Pandji membuka pertunjukan di Jakarta dengan menyapa penonton sebagai “atasan Presiden Republik Indonesia,” membentuk nuansa untuk pertunjukan yang menggunakan humor untuk menyampaikan kritik politik. Kalimat itu menimbulkan tawa tidak hanya karena keberaniannya tetapi juga karena daya tarik akal sehat, mencerminkan frustrasi yang dialami banyak orang Indonesia. Pertunjukan spesial tersebut menduduki peringkat teratas acara TV Netflix di Indonesia pada pertengahan Januari dan dengan cepat menjadi bahan perbincangan di media sosial.
Pandji telah mengatakan Mens Rea dibuat sebagai respons terhadap kondisi sosiopolitik negara saat ini, dengan tujuan membuat isu-isu politik lebih mudah diakses oleh publik yang lebih luas.
“Politik itu lucu. Kadang-kadang saya tidak mengerti mengapa orang muda tidak mau terlibat dalam politik, meskipun hal itu secara langsung memengaruhi kehidupan kita,” kata Pandji pada 17 April tahun lalu, sebagaimana dikutip oleh Tempo.co.
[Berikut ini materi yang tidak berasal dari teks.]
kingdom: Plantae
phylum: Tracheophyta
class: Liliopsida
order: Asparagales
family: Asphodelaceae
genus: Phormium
Ia menambahkan bahwa pemirsa akan pergi dengan pemahaman yang lebih baik tentang politik. Dalam arti ini, humor menjadi pintu masuk, menurunkan hambatan untuk terlibat dalam iklim politik yang banyak orang anggap melelahkan atau menjauhkan.
Pandji tidak sendirian. Komedian lain seperti Bintang Emon dan Arie Kriting juga telah menggunakan humor untuk mempertanyakan kekuasaan, kebijakan publik, dan ketidaksetaraan, sering kali mengambil dari pengalaman sehari-hari yang dikenal oleh penonton mereka.
Gaya observasional Bintang Emon sering menyoroti kontradiksi antara pernyataan resmi dan realitas yang dialami, terutama terkait birokrasi dan penegakan hukum. Sementara itu, Arie Kriting menggunakan penceritaan dan humor yang merendahkan diri sendiri berakar pada latar belakangnya sebagai orang Timur Indonesia, membawa isu identitas dan ketidaksetaraan regional ke dalam fokus. Pendekatan mereka berbeda, tetapi keduanya mengandalkan humor yang terasa membumi dan dikenali.